#### GIVEN RECORDS:

□ □ □ □ □

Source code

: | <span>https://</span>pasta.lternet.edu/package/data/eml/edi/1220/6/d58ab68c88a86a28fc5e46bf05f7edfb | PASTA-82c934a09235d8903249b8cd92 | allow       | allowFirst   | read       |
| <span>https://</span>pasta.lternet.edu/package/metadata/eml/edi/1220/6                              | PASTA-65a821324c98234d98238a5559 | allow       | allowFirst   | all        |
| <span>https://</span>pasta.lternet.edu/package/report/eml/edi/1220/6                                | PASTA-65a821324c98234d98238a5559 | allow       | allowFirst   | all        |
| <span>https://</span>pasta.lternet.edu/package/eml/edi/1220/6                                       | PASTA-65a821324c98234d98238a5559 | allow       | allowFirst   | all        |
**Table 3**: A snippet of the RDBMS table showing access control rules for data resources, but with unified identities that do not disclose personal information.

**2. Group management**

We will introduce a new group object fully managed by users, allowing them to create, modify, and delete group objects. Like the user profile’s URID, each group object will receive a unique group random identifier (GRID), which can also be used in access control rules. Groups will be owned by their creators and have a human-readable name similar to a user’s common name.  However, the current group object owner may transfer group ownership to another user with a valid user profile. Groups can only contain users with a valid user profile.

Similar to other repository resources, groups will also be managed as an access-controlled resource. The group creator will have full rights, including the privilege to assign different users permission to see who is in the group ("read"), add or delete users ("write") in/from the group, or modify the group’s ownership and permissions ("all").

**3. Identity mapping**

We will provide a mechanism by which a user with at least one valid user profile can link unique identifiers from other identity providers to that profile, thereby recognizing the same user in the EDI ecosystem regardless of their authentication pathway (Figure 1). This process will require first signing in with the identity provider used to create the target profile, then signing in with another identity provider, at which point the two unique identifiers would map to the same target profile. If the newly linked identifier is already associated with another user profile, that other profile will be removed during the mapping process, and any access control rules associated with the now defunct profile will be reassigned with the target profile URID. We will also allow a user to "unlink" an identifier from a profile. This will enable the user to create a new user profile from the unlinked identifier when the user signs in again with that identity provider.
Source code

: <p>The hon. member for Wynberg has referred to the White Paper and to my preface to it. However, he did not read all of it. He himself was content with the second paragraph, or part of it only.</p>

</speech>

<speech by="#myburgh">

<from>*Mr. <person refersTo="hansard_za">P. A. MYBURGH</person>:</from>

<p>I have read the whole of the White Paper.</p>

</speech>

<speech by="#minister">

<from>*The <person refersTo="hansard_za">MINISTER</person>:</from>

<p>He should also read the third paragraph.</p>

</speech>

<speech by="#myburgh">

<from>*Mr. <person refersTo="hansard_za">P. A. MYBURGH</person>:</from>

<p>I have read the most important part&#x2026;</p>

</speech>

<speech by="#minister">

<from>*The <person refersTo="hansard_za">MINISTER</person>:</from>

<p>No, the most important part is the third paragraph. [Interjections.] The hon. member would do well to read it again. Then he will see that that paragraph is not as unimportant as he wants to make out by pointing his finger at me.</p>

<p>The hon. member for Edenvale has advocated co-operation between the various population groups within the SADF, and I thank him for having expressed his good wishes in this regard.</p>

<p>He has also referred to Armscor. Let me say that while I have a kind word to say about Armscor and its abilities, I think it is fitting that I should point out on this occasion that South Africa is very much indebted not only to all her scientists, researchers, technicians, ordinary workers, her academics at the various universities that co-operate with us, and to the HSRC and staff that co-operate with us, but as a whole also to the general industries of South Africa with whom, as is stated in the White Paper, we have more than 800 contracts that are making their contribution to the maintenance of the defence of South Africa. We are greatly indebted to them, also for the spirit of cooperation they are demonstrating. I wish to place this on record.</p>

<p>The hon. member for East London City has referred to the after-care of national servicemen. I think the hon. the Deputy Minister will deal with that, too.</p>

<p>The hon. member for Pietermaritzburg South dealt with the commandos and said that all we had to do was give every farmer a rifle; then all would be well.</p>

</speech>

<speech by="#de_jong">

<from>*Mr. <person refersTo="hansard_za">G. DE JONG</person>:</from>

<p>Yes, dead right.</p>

□ □ □ □ □

#### EXERCISE BRIEF:
Rewrite the data above, putting "the armaments board" wherever "Armscor" stands and leaving everything else unchanged.

#### EXPECTED ANSWER:
Source code

: | <span>https://</span>pasta.lternet.edu/package/data/eml/edi/1220/6/d58ab68c88a86a28fc5e46bf05f7edfb | PASTA-82c934a09235d8903249b8cd92 | allow       | allowFirst   | read       |
| <span>https://</span>pasta.lternet.edu/package/metadata/eml/edi/1220/6                              | PASTA-65a821324c98234d98238a5559 | allow       | allowFirst   | all        |
| <span>https://</span>pasta.lternet.edu/package/report/eml/edi/1220/6                                | PASTA-65a821324c98234d98238a5559 | allow       | allowFirst   | all        |
| <span>https://</span>pasta.lternet.edu/package/eml/edi/1220/6                                       | PASTA-65a821324c98234d98238a5559 | allow       | allowFirst   | all        |
**Table 3**: A snippet of the RDBMS table showing access control rules for data resources, but with unified identities that do not disclose personal information.

**2. Group management**

We will introduce a new group object fully managed by users, allowing them to create, modify, and delete group objects. Like the user profile’s URID, each group object will receive a unique group random identifier (GRID), which can also be used in access control rules. Groups will be owned by their creators and have a human-readable name similar to a user’s common name.  However, the current group object owner may transfer group ownership to another user with a valid user profile. Groups can only contain users with a valid user profile.

Similar to other repository resources, groups will also be managed as an access-controlled resource. The group creator will have full rights, including the privilege to assign different users permission to see who is in the group ("read"), add or delete users ("write") in/from the group, or modify the group’s ownership and permissions ("all").

**3. Identity mapping**

We will provide a mechanism by which a user with at least one valid user profile can link unique identifiers from other identity providers to that profile, thereby recognizing the same user in the EDI ecosystem regardless of their authentication pathway (Figure 1). This process will require first signing in with the identity provider used to create the target profile, then signing in with another identity provider, at which point the two unique identifiers would map to the same target profile. If the newly linked identifier is already associated with another user profile, that other profile will be removed during the mapping process, and any access control rules associated with the now defunct profile will be reassigned with the target profile URID. We will also allow a user to "unlink" an identifier from a profile. This will enable the user to create a new user profile from the unlinked identifier when the user signs in again with that identity provider.
Source code

: <p>The hon. member for Wynberg has referred to the White Paper and to my preface to it. However, he did not read all of it. He himself was content with the second paragraph, or part of it only.</p>

</speech>

<speech by="#myburgh">

<from>*Mr. <person refersTo="hansard_za">P. A. MYBURGH</person>:</from>

<p>I have read the whole of the White Paper.</p>

</speech>

<speech by="#minister">

<from>*The <person refersTo="hansard_za">MINISTER</person>:</from>

<p>He should also read the third paragraph.</p>

</speech>

<speech by="#myburgh">

<from>*Mr. <person refersTo="hansard_za">P. A. MYBURGH</person>:</from>

<p>I have read the most important part&#x2026;</p>

</speech>

<speech by="#minister">

<from>*The <person refersTo="hansard_za">MINISTER</person>:</from>

<p>No, the most important part is the third paragraph. [Interjections.] The hon. member would do well to read it again. Then he will see that that paragraph is not as unimportant as he wants to make out by pointing his finger at me.</p>

<p>The hon. member for Edenvale has advocated co-operation between the various population groups within the SADF, and I thank him for having expressed his good wishes in this regard.</p>

<p>He has also referred to the armaments board. Let me say that while I have a kind word to say about the armaments board and its abilities, I think it is fitting that I should point out on this occasion that South Africa is very much indebted not only to all her scientists, researchers, technicians, ordinary workers, her academics at the various universities that co-operate with us, and to the HSRC and staff that co-operate with us, but as a whole also to the general industries of South Africa with whom, as is stated in the White Paper, we have more than 800 contracts that are making their contribution to the maintenance of the defence of South Africa. We are greatly indebted to them, also for the spirit of cooperation they are demonstrating. I wish to place this on record.</p>

<p>The hon. member for East London City has referred to the after-care of national servicemen. I think the hon. the Deputy Minister will deal with that, too.</p>

<p>The hon. member for Pietermaritzburg South dealt with the commandos and said that all we had to do was give every farmer a rifle; then all would be well.</p>

</speech>

<speech by="#de_jong">

<from>*Mr. <person refersTo="hansard_za">G. DE JONG</person>:</from>

<p>Yes, dead right.</p>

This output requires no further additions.